I am becoming houseplant,
Rooted in the living room,
My scalp a coil of grown-out peroxide,
The Xanax buzzes on me like a gnat.
You spritz a fine mist,
Start with the gel, scissors, tortoiseshell
Toothcomb – raking up each knot.
Folding my sweat-sour,
Forever Friends nightdress
Flat as the white paper flower
On the side table. Is it the current
Of static running between us
That spits out
“You used to be a very pretty girl”?
Soon I will be a topiary woman,
Clipped in a smiling pose
My nerves a hanging basket.
And when, at the top of the garden,
The trees blocking the view
Are left limbless, streaked with amber,
Hungry for air,
I’ll wash it right out of my hair.
Whitchurch
I
The clinic floor is polished almost to a mirror;
A corridor extends to a vanishing point,
And glimpsed, like a speck across the eye,
The dust so thick it seems to exist in greyscale;
A ward, bordered with a flimsy strip of tape,
The paint sloughing off like a layer of burnt skin.
II
An Arabesque carpet with angular flowers.

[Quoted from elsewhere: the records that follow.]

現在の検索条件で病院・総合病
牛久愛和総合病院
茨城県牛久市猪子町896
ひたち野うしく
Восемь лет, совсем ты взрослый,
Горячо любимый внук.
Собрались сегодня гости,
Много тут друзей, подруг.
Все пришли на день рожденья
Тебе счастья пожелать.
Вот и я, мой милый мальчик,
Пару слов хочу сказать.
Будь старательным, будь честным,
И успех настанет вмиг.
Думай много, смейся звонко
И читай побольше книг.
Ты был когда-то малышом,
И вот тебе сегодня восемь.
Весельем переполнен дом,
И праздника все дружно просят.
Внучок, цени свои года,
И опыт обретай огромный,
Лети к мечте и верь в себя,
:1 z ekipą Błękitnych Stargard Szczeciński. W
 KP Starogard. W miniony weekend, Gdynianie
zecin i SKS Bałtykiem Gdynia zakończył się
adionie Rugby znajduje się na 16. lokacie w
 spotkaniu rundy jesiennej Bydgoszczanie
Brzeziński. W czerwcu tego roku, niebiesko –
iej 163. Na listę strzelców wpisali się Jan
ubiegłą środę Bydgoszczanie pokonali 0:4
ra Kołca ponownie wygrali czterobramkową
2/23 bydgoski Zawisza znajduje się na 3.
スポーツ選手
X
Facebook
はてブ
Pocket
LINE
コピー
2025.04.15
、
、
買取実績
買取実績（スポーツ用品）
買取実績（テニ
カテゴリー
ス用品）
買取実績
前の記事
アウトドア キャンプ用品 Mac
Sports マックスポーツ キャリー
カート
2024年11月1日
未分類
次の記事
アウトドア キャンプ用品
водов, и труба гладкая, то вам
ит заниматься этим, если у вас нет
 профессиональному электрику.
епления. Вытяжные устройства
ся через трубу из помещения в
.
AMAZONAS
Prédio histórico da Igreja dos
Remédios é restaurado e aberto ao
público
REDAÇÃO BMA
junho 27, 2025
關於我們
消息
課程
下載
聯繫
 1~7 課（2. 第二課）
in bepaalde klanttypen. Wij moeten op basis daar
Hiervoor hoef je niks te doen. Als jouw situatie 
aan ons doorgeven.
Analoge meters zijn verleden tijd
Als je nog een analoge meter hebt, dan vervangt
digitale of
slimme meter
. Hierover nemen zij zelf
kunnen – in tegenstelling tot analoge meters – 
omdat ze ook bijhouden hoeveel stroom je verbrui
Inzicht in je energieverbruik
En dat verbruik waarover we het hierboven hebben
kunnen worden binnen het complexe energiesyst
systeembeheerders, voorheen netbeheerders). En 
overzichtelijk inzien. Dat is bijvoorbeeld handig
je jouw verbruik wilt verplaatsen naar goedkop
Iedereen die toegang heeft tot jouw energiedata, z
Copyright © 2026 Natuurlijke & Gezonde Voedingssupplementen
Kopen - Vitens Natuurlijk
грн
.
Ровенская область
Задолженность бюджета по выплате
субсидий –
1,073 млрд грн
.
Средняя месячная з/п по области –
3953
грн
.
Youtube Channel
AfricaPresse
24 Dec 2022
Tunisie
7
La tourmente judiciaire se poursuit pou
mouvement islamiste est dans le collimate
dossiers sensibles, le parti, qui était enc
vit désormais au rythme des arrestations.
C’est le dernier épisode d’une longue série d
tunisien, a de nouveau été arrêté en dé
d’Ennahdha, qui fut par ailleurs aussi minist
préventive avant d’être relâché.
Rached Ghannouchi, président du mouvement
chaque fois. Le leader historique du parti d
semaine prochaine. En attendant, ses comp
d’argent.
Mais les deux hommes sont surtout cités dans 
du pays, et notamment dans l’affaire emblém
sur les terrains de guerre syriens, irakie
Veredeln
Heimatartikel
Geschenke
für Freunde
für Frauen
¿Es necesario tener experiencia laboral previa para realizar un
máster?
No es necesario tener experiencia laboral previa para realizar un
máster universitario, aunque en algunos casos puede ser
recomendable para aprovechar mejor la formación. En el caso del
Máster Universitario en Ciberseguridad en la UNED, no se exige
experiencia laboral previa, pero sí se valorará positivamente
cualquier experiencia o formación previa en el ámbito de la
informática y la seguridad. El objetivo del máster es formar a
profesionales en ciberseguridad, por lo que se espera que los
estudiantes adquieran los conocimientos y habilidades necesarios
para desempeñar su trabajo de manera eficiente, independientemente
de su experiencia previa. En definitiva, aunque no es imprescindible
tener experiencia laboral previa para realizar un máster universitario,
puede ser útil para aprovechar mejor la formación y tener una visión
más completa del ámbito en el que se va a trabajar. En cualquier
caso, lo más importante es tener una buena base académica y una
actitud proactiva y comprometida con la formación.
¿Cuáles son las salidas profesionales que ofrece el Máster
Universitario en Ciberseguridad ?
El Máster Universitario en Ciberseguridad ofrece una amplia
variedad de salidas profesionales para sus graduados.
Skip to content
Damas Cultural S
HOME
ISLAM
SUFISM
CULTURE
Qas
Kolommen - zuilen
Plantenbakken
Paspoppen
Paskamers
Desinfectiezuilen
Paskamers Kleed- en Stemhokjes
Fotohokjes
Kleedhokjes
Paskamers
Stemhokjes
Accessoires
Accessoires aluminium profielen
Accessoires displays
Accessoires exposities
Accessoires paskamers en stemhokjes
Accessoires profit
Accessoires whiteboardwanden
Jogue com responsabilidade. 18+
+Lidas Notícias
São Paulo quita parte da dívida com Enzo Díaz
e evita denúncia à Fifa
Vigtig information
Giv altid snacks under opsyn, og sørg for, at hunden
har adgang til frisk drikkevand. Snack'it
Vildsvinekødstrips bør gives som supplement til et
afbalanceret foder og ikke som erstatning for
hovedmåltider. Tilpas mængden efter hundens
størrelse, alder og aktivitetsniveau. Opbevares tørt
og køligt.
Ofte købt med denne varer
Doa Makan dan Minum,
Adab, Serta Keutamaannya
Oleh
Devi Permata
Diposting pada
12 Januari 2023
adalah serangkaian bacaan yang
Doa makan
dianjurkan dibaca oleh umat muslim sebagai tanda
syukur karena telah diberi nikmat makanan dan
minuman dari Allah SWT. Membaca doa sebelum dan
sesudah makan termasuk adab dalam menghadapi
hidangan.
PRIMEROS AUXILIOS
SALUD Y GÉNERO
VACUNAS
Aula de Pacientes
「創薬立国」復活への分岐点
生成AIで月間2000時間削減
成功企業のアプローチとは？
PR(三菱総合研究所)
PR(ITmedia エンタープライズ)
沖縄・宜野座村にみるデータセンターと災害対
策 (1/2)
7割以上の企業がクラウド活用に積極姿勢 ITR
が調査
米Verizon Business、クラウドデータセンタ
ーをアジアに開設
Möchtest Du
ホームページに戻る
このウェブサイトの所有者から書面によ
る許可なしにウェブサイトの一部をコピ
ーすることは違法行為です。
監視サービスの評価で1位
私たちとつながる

Though startled by a stray scrap of crumpled linen,
A man sits silently as an unmarked grave.
The piss-coloured light floods the floorboards.
On the field, faces lost in a blur of frantic motion;
Eyes and mouths erased, as in a failed daguerreotype.
[1] This poem is in some respects represents an ekphrasis of an image that appeared in the Iconographie Photographique De La Salpêtrière that is entitled Apres L’Attaque (After the Attack). The narrative of the poem is also indebted to an anecdote that appears in Georges Didi-Huberman’s Invention of Hysteria concerning a patient who fell to fitting after walking in on a head being photographed in the photography laboratory at the Salpetriere (55).